Let $\gamma_1: [0, 1] \to X$ and $\gamma_2: [0, 1] \to X$ be continuous paths with $\gamma_1(1) = \gamma_2(0)$ . The concatenation $\gamma_1 * \gamma_2: [0, 1] \to X$ is defined by: $(\gamma_1 * \gamma_2)(t) = \begin{cases} \gamma_1(2t) & \text{if } t \in [0, 1/2], \\ \gamma_2(2t - 1) & \text{if } t \in [1/2, 1]. \end{cases}$

The two pieces are continuous (compositions of continuous maps), defined on the closed sets $[0, 1/2]$ and $[1/2, 1]$ , and agree at $t = 1/2$ : $\gamma_1(2 \cdot 1/2) = \gamma_1(1) = \gamma_2(0) = \gamma_2(2 \cdot 1/2 - 1).$

By the pasting lemma, $\gamma_1 * \gamma_2$ is continuous.

ExampleConstruction of Homotopies

Many homotopy constructions rely on the pasting lemma.
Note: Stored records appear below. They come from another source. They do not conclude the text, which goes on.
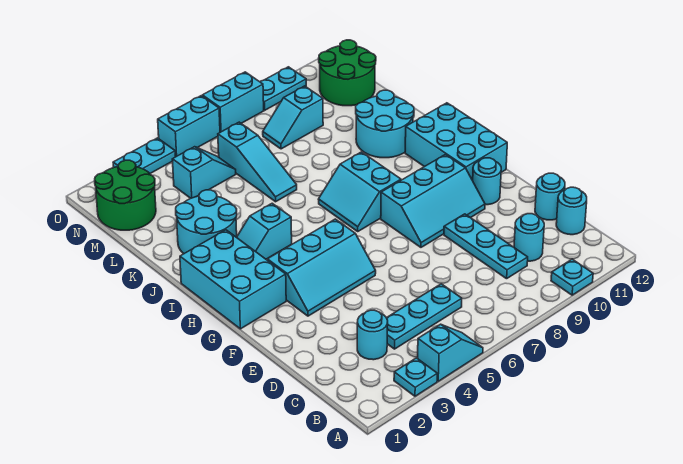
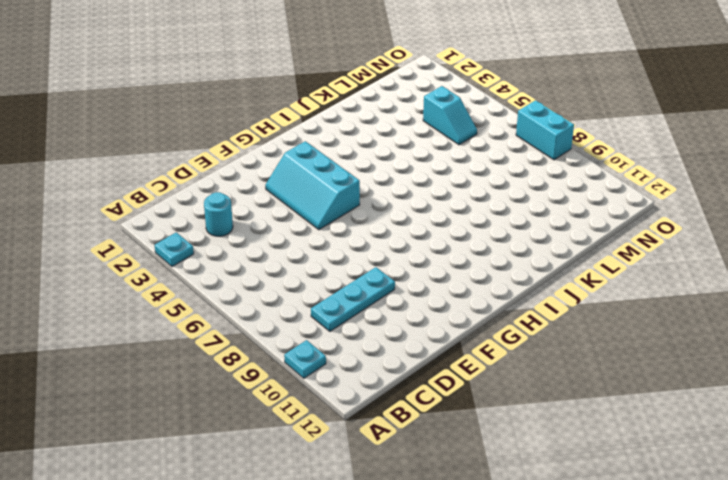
none -> cyan 1x2 slope [418,324,483,381]
none -> cyan 1x3 plate [387,284,462,349]
none -> cyan 1x1 round brick [514,214,544,261]

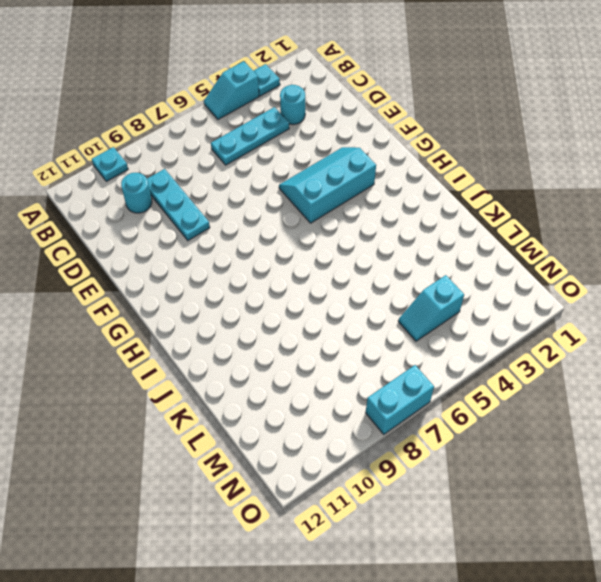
none -> cyan 1x1 round brick [556,187,587,235]
none -> cyan 1x1 round brick [535,173,565,220]
none -> cyan 2x3 slope [381,155,485,247]

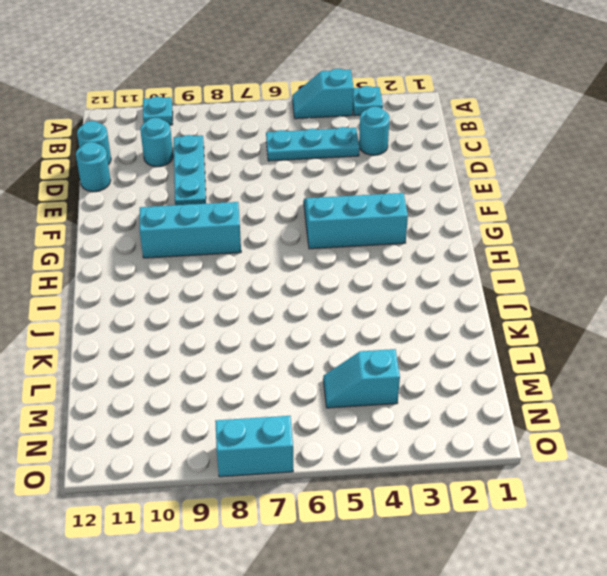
none -> cyan 1x1 round brick [473,158,501,205]
none -> cyan 2x3 brick [180,230,286,329]
none -> cyan 2x3 brick [405,103,507,180]

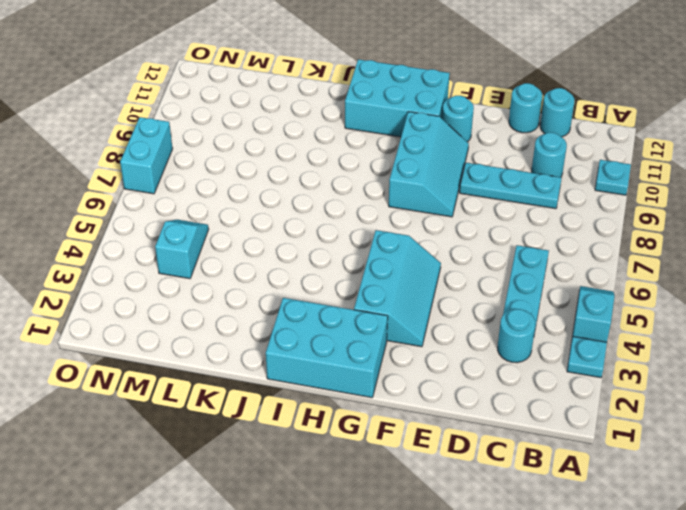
none -> cyan 2x2 slope [318,152,401,231]
none -> cyan 1x2 slope [237,203,292,259]
none -> cyan 2x2 round brick [176,190,237,254]

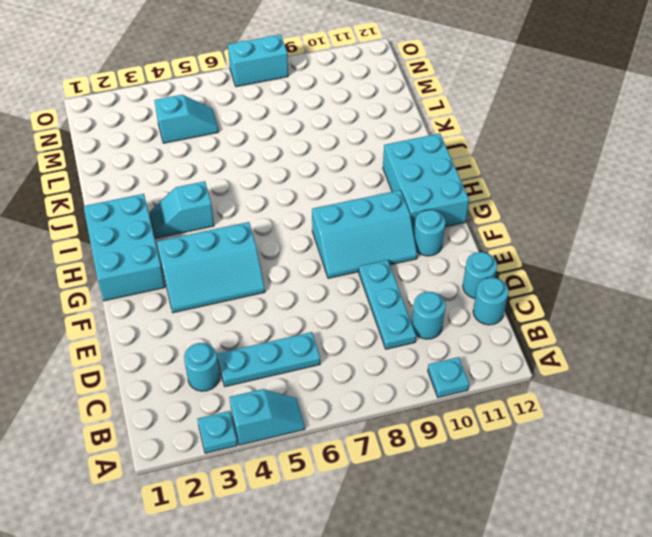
none -> cyan 2x2 slope [318,152,401,231]
none -> cyan 2x2 round brick [176,190,237,254]
none -> cyan 2x2 round brick [356,90,414,158]

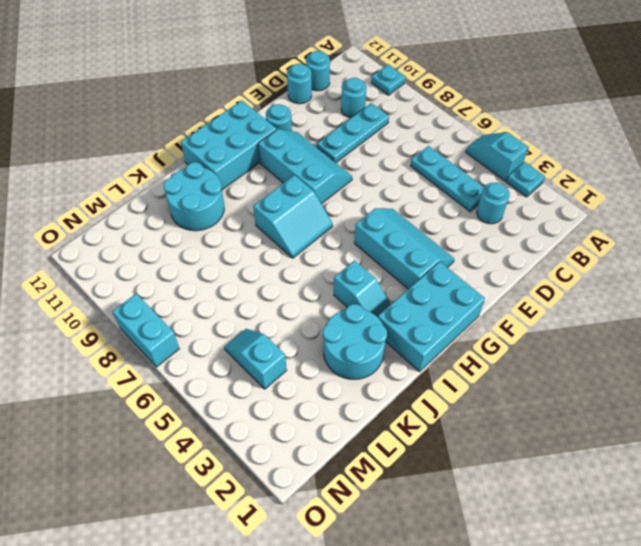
none -> cyan 1x3 slope [218,122,297,202]
none -> green 2x2 round brick [95,160,156,230]
none -> cyan 1x2 slope [263,86,323,149]

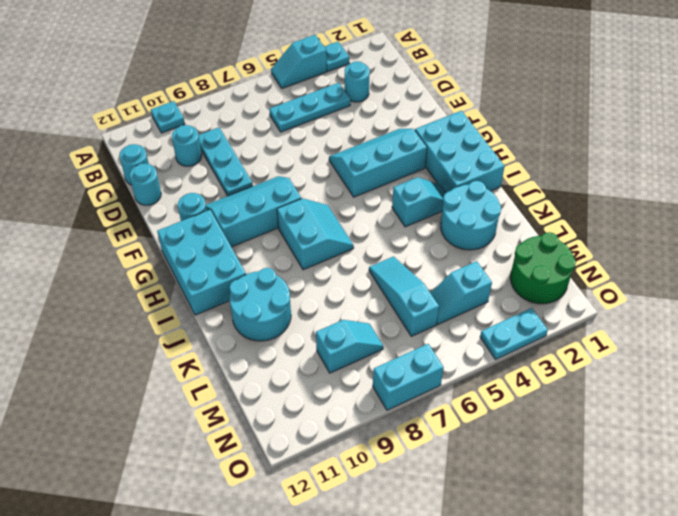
none -> green 2x2 round brick [319,40,376,106]
none -> cyan 1x2 brick [158,96,220,157]
none -> cyan 1x2 plate [260,67,306,110]

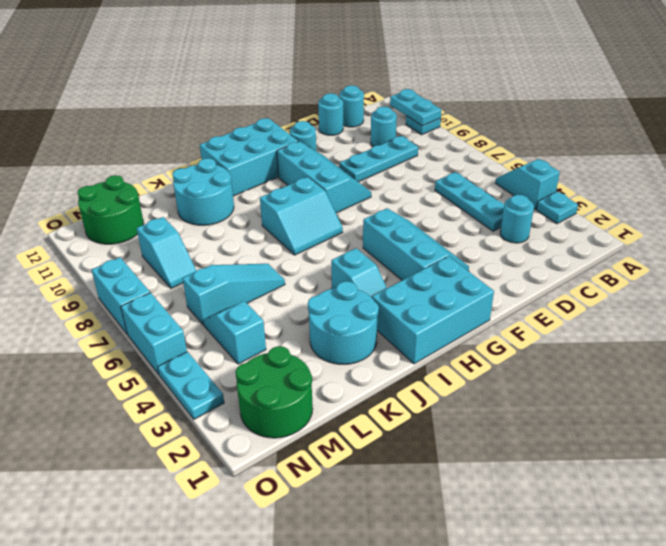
cyan 1x2 plate [390,89,441,126] -> cyan 1x2 plate moved to [260,67,306,110]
For instance, to show that path homotopy is transitive: if $F: \gamma_0 \simeq \gamma_1$ and $G: \gamma_1 \simeq \gamma_2$ are path homotopies, define $H: [0,1] \times [0,1] \to X$ by: $H(s, t) = \begin{cases} F(s, 2t) & \text{if } t \in [0, 1/2], \\ G(s, 2t-1) & \text{if } t \in [1/2, 1]. \end{cases}$

The domain is divided into two closed rectangles $[0,1] \times [0, 1/2]$ and $[0,1] \times [1/2, 1]$ , the restrictions are continuous, and they agree on the intersection $[0,1] \times \{1/2\}$ where both give $\gamma_1(s)$ . By the pasting lemma, $H$ is a continuous homotopy $\gamma_0 \simeq \gamma_2$ .

ExampleMaps on CW Complexes

In the theory of CW complexes, one builds spaces inductively by attaching cells. At each stage, maps are defined on closed cells and pasted together. The pasting lemma (in its finite and locally finite versions) ensures continuity of the resulting global map.

More precisely, CW complexes carry the weak topology: $A \subseteq X$ is closed if and only if $A \cap \overline{e}$ is closed for every cell $e$ . This is a colimit topology that makes pasting automatic.